As I sit here and look back at 2013; I can’t
believe how much can happen in just 12 months.
Wow, this year is almost over and Christmas come
and gone. Maybe it’s just me, but it didn’t
seem like Christmas at all to me. I had
a tree with lots of presents, I had my house all decorated, I watched every
single Christmas movie that the Hallmark channel showed, and I even had Santa
hats that I made my dogs (Maggie & Bailey) wear for a Merry Christmas
photo…I’m pretty sure Maggie is still mad at me for that (lol); but it just hasn’t
seemed like Christmas.
I’m happy to say that Dreams and Wishes of Tennessee has come
a long way since we filled out paperwork to become a non-profit back in April. It's amazing how much has been accomplished
in this short amount of time. Wishes
have been granted for 3 kids (Ben, Corey, & Noah) and I have more kids that are waiting for their
special wish to come true. My friend Kelly has
been a tremendous help along with some very special sponsors and donors. We've had some really fun events and made some wonderful partnerships with sponsors. I’ve received such great support from my
family and friends and I can’t thank you enough. It really means a lot to me to be able to
continue my passion of helping make wishes come true for children who are
battling a life-threatening illness, especially when it’s something they are
going through for the 2nd 3rd or even 4th
time. I’m really looking forward to 2014 and being able to grant more wishes
and bring more smiles to these kids’ faces.

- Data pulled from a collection

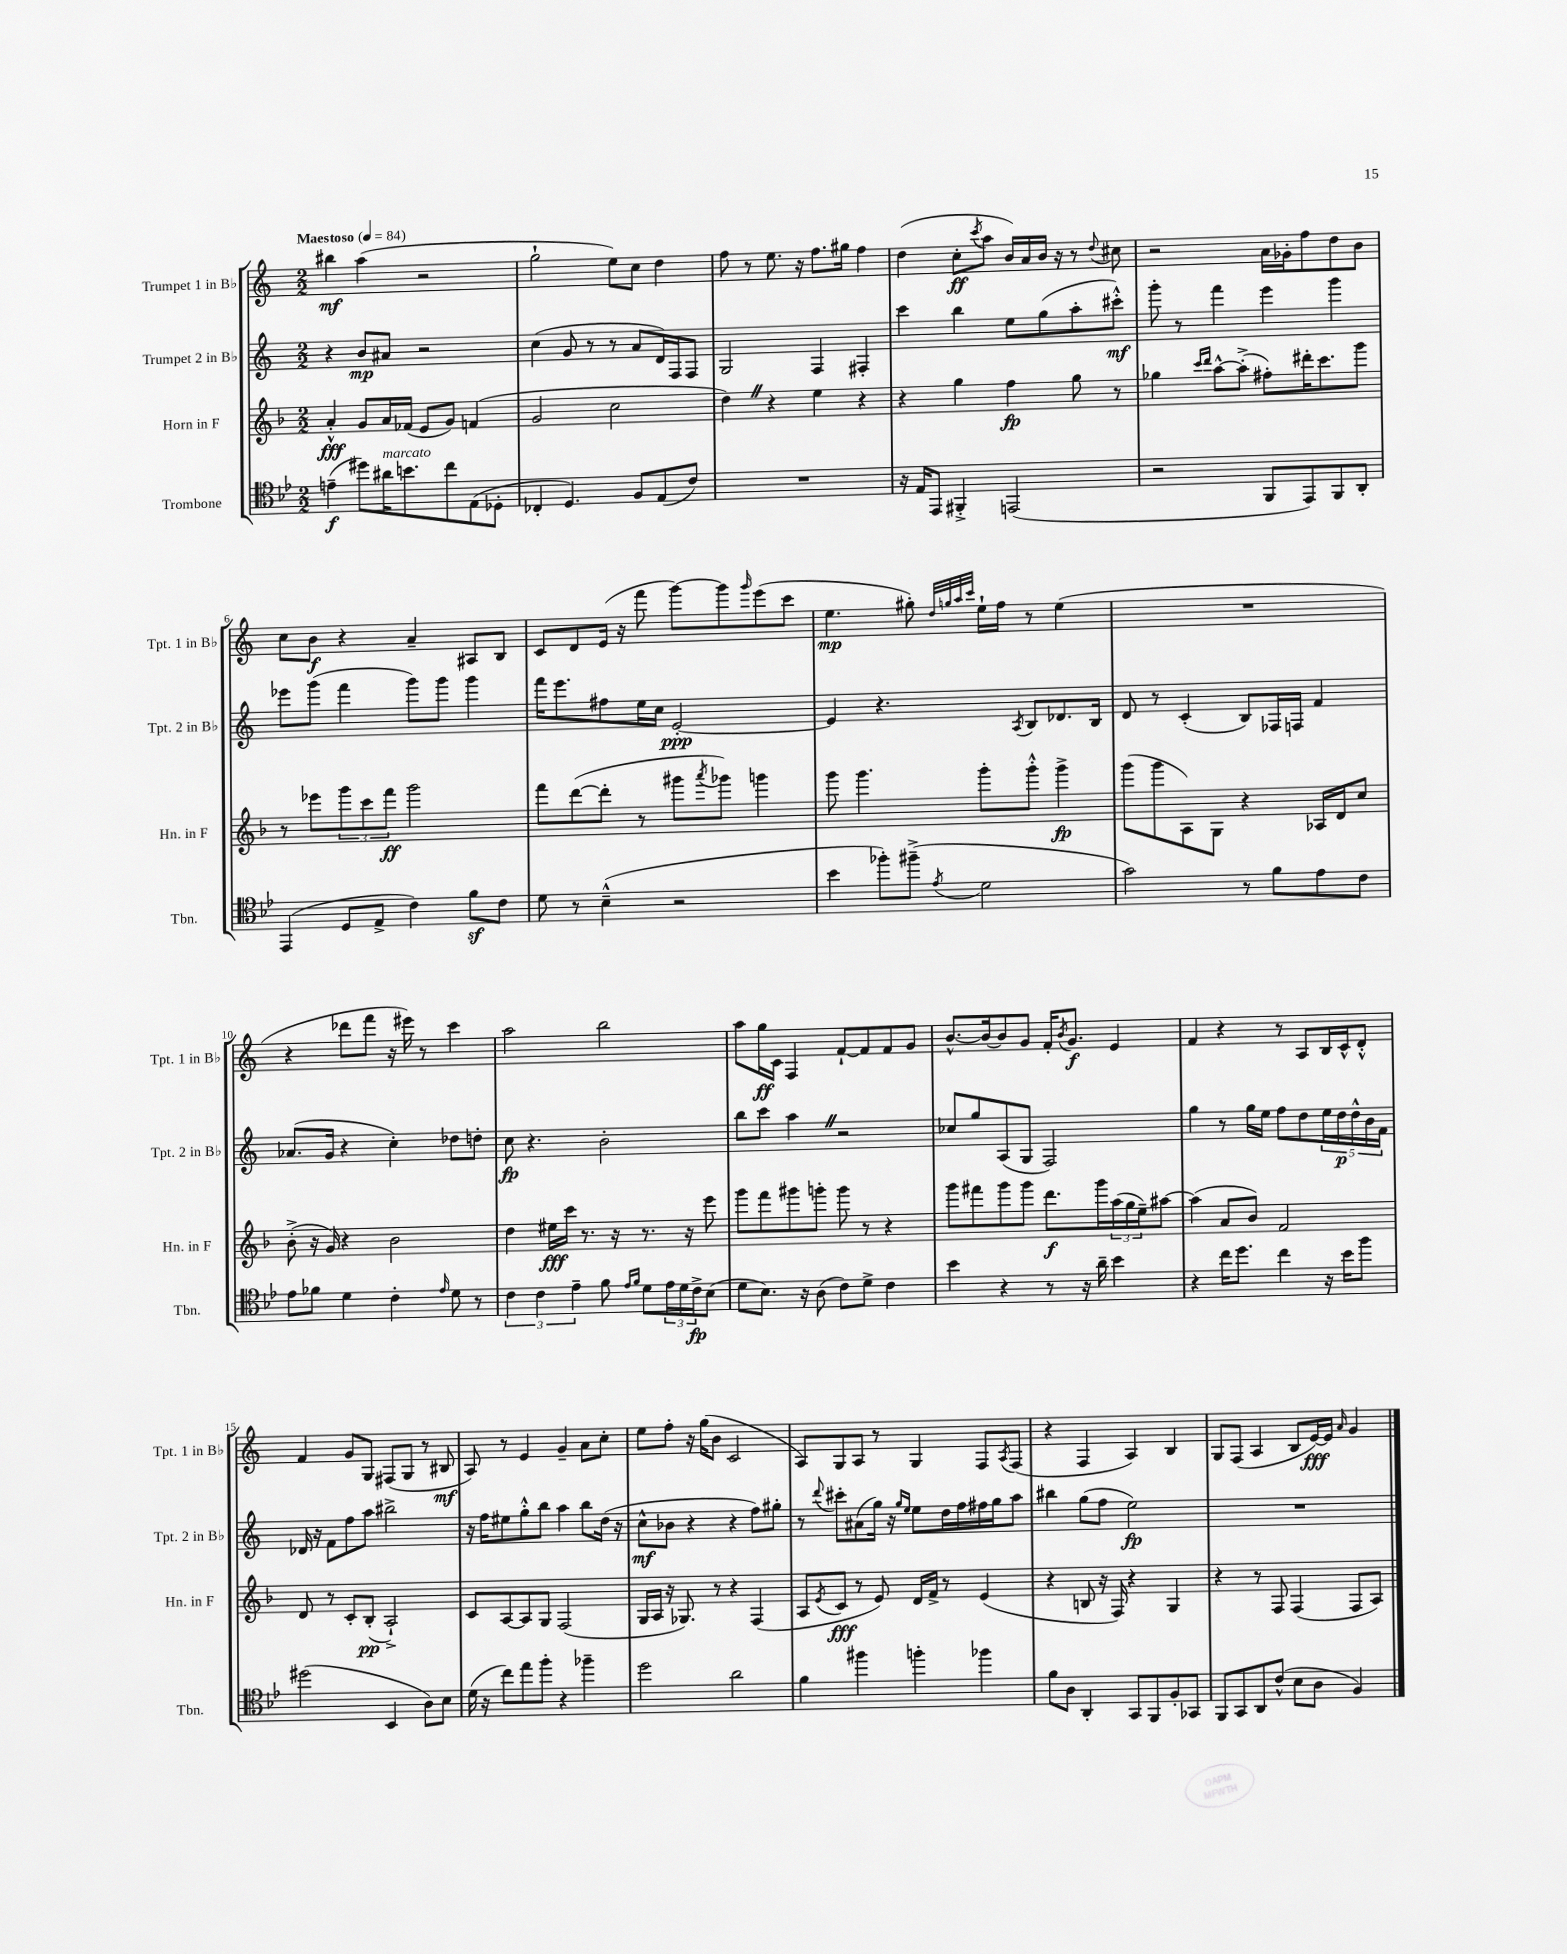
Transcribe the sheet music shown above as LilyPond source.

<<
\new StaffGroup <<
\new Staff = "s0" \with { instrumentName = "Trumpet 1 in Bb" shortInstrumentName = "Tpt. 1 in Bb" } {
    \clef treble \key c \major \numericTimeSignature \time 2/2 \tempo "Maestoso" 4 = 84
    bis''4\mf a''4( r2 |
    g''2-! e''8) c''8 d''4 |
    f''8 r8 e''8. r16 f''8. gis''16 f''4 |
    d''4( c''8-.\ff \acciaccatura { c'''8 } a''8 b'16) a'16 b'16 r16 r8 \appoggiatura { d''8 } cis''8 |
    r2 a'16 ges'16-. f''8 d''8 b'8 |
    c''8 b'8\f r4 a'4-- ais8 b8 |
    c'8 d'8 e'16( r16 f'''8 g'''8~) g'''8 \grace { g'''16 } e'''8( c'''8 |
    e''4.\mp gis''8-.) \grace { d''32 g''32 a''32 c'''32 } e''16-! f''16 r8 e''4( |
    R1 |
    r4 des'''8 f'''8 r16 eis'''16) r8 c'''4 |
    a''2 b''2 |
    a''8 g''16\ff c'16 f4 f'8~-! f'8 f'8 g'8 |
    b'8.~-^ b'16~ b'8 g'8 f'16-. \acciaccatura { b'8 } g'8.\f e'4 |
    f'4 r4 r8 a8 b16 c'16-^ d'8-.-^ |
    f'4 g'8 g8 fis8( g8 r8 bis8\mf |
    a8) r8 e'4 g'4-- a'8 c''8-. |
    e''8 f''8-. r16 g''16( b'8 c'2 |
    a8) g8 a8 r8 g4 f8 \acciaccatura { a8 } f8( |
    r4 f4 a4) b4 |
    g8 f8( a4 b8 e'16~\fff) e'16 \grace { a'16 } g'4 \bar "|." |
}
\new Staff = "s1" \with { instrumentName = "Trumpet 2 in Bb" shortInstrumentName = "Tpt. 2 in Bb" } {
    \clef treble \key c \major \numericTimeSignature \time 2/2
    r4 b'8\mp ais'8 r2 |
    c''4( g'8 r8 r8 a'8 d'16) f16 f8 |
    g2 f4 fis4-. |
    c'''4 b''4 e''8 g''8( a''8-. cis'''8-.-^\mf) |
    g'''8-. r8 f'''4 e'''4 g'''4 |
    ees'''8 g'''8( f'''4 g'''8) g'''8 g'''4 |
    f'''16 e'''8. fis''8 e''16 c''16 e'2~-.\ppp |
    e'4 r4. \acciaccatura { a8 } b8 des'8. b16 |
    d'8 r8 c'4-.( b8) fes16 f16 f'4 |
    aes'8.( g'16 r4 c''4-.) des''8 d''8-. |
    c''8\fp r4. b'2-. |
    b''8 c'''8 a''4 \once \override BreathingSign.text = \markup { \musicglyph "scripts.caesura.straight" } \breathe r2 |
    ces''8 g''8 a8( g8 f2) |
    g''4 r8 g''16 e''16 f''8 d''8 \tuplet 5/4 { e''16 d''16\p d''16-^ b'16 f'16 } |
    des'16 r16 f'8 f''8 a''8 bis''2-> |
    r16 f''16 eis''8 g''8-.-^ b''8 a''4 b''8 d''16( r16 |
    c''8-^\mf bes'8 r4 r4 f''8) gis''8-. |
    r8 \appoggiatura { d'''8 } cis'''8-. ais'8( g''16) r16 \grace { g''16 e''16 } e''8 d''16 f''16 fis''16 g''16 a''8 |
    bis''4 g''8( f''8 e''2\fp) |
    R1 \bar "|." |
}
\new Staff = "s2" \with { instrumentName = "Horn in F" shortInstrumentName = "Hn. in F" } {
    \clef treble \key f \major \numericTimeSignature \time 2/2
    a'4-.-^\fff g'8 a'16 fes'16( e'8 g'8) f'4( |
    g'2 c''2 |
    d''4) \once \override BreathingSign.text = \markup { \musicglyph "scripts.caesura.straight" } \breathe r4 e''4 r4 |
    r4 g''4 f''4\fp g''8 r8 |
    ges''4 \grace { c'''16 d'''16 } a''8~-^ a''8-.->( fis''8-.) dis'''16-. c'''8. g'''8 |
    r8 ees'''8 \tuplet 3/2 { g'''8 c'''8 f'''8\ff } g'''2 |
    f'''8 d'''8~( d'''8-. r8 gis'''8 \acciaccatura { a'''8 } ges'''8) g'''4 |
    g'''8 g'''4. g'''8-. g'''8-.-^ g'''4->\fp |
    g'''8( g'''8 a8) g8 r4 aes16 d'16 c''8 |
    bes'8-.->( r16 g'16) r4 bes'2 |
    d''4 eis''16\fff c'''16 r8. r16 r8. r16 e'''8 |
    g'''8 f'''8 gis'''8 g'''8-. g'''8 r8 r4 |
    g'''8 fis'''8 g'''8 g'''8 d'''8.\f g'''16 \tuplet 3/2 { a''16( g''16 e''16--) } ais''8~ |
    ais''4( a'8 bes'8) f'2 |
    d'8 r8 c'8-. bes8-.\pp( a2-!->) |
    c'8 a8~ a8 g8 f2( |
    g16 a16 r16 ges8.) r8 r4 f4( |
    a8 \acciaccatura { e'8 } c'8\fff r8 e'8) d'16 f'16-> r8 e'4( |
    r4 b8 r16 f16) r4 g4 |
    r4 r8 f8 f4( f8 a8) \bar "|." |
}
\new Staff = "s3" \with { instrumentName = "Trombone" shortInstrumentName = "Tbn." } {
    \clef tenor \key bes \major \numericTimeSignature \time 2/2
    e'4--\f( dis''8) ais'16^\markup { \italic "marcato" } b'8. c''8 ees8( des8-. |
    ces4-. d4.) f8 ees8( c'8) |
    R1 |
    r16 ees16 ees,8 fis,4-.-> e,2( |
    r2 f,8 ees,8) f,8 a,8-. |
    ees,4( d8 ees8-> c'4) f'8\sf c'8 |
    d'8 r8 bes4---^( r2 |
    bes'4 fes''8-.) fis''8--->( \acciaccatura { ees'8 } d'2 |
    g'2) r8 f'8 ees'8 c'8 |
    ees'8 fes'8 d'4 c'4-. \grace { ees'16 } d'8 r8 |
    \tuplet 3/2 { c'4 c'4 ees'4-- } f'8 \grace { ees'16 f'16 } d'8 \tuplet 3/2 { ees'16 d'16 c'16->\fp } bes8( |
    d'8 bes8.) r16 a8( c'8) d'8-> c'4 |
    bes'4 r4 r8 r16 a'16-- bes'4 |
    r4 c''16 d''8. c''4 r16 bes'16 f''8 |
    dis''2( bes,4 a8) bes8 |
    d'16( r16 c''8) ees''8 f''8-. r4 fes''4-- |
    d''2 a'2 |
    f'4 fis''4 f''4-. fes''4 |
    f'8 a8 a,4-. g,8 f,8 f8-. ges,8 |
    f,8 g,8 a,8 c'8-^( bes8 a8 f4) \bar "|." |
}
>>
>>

- Requests
• A. Decide whether each statement agrees with the year-end post, answering yes or no and quoting the words that settle it: (i) The paperwork to become a non-profit was filled out in April. (ii) Wishes have been granted for five kids. (iii) The writer did not decorate the house this year.
• B. In the year-end post, what are the names of the writer's dogs?
The listing is separate material, apart from the year-end post.

- Exercise answers
• A.
(i) Yes: "since we filled out paperwork to become a non-profit back in April"
(ii) No: "Wishes have been granted for 3 kids (Ben, Corey, & Noah)"
(iii) No: "I had my house all decorated"

• B. Maggie and Bailey